*Stored dataset items:*
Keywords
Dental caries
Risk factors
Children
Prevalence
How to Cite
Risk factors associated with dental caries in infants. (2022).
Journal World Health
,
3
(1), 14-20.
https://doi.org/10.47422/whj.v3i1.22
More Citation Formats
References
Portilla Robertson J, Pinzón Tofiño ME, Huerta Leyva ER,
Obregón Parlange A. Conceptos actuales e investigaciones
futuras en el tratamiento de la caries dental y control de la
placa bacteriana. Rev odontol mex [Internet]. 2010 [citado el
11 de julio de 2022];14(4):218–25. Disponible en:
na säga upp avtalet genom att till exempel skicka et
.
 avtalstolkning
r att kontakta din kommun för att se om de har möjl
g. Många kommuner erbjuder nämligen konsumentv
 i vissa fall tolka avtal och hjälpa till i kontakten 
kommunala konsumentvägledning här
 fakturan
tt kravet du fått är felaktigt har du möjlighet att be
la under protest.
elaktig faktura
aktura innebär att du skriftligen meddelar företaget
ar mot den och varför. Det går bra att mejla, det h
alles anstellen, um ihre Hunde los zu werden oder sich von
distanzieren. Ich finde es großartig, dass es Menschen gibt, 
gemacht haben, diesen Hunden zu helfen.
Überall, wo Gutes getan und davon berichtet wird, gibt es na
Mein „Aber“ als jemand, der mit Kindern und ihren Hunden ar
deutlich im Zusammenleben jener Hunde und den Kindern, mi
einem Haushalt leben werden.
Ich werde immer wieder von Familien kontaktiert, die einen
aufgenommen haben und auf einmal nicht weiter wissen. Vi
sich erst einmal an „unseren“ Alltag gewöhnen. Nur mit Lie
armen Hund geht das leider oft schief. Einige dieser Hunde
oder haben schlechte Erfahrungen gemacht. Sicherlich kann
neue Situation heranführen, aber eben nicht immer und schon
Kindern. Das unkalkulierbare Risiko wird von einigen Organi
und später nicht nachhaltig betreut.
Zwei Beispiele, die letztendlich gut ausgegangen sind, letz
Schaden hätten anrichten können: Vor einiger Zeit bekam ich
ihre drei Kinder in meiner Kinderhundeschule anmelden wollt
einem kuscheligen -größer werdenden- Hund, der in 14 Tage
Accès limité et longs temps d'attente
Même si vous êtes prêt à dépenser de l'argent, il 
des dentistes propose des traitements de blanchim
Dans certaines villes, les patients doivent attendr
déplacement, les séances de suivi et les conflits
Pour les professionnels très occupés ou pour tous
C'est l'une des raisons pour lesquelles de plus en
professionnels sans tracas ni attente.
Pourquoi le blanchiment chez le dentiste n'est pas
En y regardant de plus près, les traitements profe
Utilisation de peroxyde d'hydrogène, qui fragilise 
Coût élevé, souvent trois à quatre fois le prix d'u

==

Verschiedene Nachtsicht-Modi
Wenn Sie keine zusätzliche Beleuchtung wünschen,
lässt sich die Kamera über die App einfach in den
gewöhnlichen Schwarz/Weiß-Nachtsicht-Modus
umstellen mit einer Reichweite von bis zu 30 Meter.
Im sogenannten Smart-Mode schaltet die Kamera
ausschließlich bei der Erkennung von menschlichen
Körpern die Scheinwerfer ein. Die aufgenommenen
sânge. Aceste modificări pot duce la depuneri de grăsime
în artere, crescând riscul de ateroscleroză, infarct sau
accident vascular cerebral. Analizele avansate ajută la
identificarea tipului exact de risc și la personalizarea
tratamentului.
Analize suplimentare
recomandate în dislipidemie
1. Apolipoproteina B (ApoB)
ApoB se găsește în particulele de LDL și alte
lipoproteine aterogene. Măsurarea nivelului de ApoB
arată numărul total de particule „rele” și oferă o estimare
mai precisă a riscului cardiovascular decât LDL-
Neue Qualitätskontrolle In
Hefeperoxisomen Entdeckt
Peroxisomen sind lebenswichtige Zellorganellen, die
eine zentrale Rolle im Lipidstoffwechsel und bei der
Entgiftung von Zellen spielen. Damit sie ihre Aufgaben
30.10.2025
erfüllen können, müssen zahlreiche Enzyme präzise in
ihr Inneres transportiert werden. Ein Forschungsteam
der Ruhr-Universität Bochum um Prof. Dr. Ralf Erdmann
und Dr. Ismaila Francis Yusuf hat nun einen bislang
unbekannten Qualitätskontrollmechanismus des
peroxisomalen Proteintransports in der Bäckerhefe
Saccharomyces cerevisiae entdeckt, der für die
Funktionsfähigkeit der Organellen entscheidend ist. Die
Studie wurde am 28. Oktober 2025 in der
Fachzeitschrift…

...

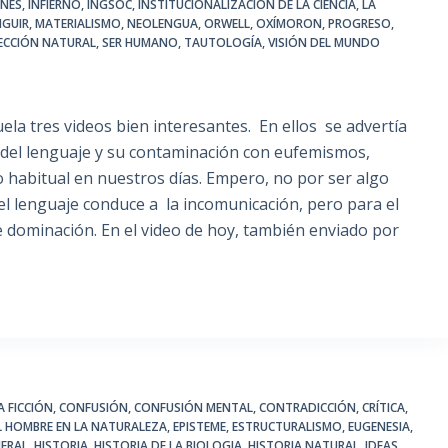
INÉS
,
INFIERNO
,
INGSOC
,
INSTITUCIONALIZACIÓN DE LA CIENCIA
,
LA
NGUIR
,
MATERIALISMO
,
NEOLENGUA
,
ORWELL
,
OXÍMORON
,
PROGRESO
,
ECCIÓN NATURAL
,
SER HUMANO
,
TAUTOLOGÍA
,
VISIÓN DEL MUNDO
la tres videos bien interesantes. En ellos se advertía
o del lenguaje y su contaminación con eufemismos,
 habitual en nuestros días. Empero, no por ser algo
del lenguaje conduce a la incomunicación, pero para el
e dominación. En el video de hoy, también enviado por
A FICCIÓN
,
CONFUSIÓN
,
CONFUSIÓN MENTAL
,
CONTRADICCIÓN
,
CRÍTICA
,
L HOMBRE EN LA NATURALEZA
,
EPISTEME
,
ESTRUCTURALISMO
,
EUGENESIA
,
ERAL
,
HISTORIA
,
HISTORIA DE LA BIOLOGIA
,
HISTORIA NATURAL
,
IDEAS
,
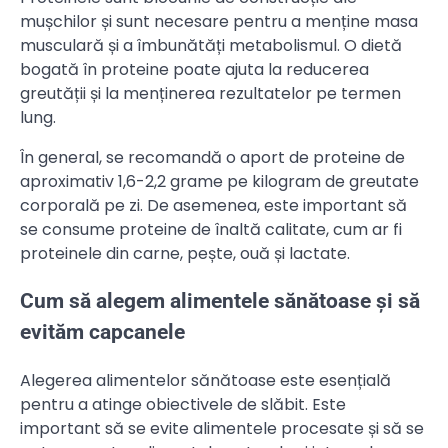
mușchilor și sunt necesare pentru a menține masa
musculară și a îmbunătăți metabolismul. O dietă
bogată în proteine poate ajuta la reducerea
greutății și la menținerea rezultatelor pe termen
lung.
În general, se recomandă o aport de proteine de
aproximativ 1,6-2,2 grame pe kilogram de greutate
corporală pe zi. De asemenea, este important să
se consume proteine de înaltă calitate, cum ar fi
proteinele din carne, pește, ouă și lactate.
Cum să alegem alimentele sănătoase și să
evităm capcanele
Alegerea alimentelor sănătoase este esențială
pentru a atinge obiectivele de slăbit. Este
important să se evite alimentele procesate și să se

*Work to be completed:*
Both end lines included, restate word for word the lines above from the line with "More Citation Formats" to the line with "alles anstellen, um", and nothing else.

*Your response:*
More Citation Formats
References
Portilla Robertson J, Pinzón Tofiño ME, Huerta Leyva ER,
Obregón Parlange A. Conceptos actuales e investigaciones
futuras en el tratamiento de la caries dental y control de la
placa bacteriana. Rev odontol mex [Internet]. 2010 [citado el
11 de julio de 2022];14(4):218–25. Disponible en:
na säga upp avtalet genom att till exempel skicka et
.
 avtalstolkning
r att kontakta din kommun för att se om de har möjl
g. Många kommuner erbjuder nämligen konsumentv
 i vissa fall tolka avtal och hjälpa till i kontakten 
kommunala konsumentvägledning här
 fakturan
tt kravet du fått är felaktigt har du möjlighet att be
la under protest.
elaktig faktura
aktura innebär att du skriftligen meddelar företaget
ar mot den och varför. Det går bra att mejla, det h
alles anstellen, um ihre Hunde los zu werden oder sich von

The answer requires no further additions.